KATIE: Yeah, I mean, certainly when I first heard it I was kind of amazed. My parents are 80 and they're still full of surprises. And every once in a while somebody will mention some story that just puts everything in a whole new perspective and I'll think, "You did what? You knew who?" And so, it was interesting to me to hear both that mom had ... This was a fairly long campaign, this wasn't one day or one week, she was working hard for quite a while baking cookies, serving team ironing tablecloths, inviting people she didn't know, which was kind of scary just in itself. Once you're three blocks over, you don't know those people. And she did this for so long, but I had never heard anything about it at all. And that was interesting to me too, that she didn't really se that as much of a contribution or worth talking about.
GRACE: And that's also something that we talk about a lot in [inaudible 00:10:13] women about how many of us don't give ourselves credit or we don't think the things that we do are valuable, which is something that a lot of people have talked about and shared.
KATIE: Yeah, I think that's a common problem for a lot of women, not seeing the value in your own worth and apologizing for talking when you know what you're talking about, apologizing for taking up space.
GRACE: But that's how we change things.
KATIE: Yeah.
GRACE: It just shows that you can do it quietly too. Thanks so much, Katie, for writing your essay and sharing it. And I think to end my conversation with you I'd like to end it with two questions, which are the questions that I ask all of my guests. The first question is just a very simple question, what are you working on or what's your latest bok or what kind of writing would you like to share with our listeners that you want them to know about?
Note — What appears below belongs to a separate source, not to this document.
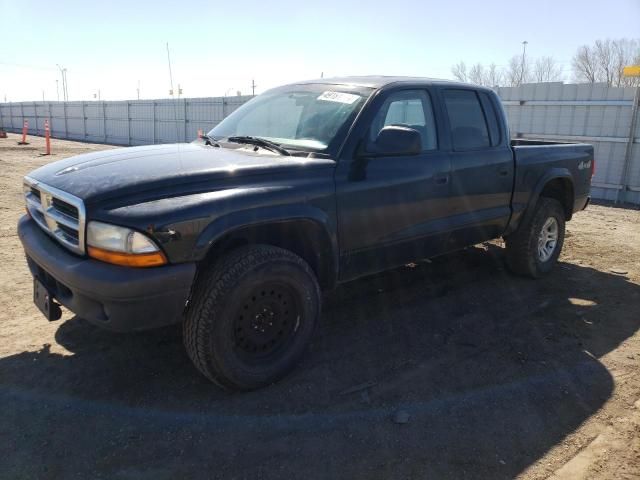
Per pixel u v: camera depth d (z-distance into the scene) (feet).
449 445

KATIE: Well, right now I'm revising a YA. It's science-y, but it's not spacey. But my working title is "Doctor Camp", and I guess my elevator pitch would be 17 year old Collin Pelko has to pick a college level anatomy and physiology class for the summer science camp, he has two problems. One is that he faints at the sight of blood, the other is that the camp has a serial killer.
GRACE: Oh.
KATIE: Yeah. Collin is going to see a lot of body parts that summer. They may not all be in the text book.
GRACE: Wow. That is a good pitch. I'm sorry, what was the title again?
KATIE: "Doctor Camp."
GRACE: "Doctor Camp." And when is it slated to come out?
KATIE: We're not sure yet.
GRACE: Okay, we will keep our eyes and ears open for that. All right, and now my last question, which is also so hard for so many of my guests but I still ask it anyway. And that is what is your biggest, deepest publishing dream? And when I say your deepest, biggest publishing dream I want something completely selfish, completely shallow, not just "I want to share my books with children", which we all do. But something that would be completely for yourself that you would be so proud and just be thrilled to see accomplished. The kind of dream that you're a little bit embarrassed, or maybe even a lot embarrassed, to say out loud?
KATIE: Oh, I'm definitely a lot embarrassed about this. I have a medieval middle grade that we haven't subbed yet. I wrote in 2010, I think we'll probably sub it this year, but it's the first thing I write to kids, and I love that book so much. I would love to see it come out, I would love to see it be a series so I get to write one every year because it's just so much fun. But what I would really like is to see somebody make a video game out of it. And I don't even play video games, I mean hardly ever, but so I could take the characters through their various adventures and try to get them over the river or whatever as a video game. I just think that would be fun. I don't know why, but I would like to see my unpublished, un-subbed middle grade turned into a video game.
GRACE: I think that's great. I love that. That's a wonderful dream. And I'm going to believe that it's going to come true for you. Just loop in the [inaudible 00:13:54] first. Well, thanks so much, Katie, I really enjoyed talking to you and I loved your essay so much. Thanks so much for coming on the podcast with me.
KATIE: Thank you for inviting me, Grace, I appreciate it.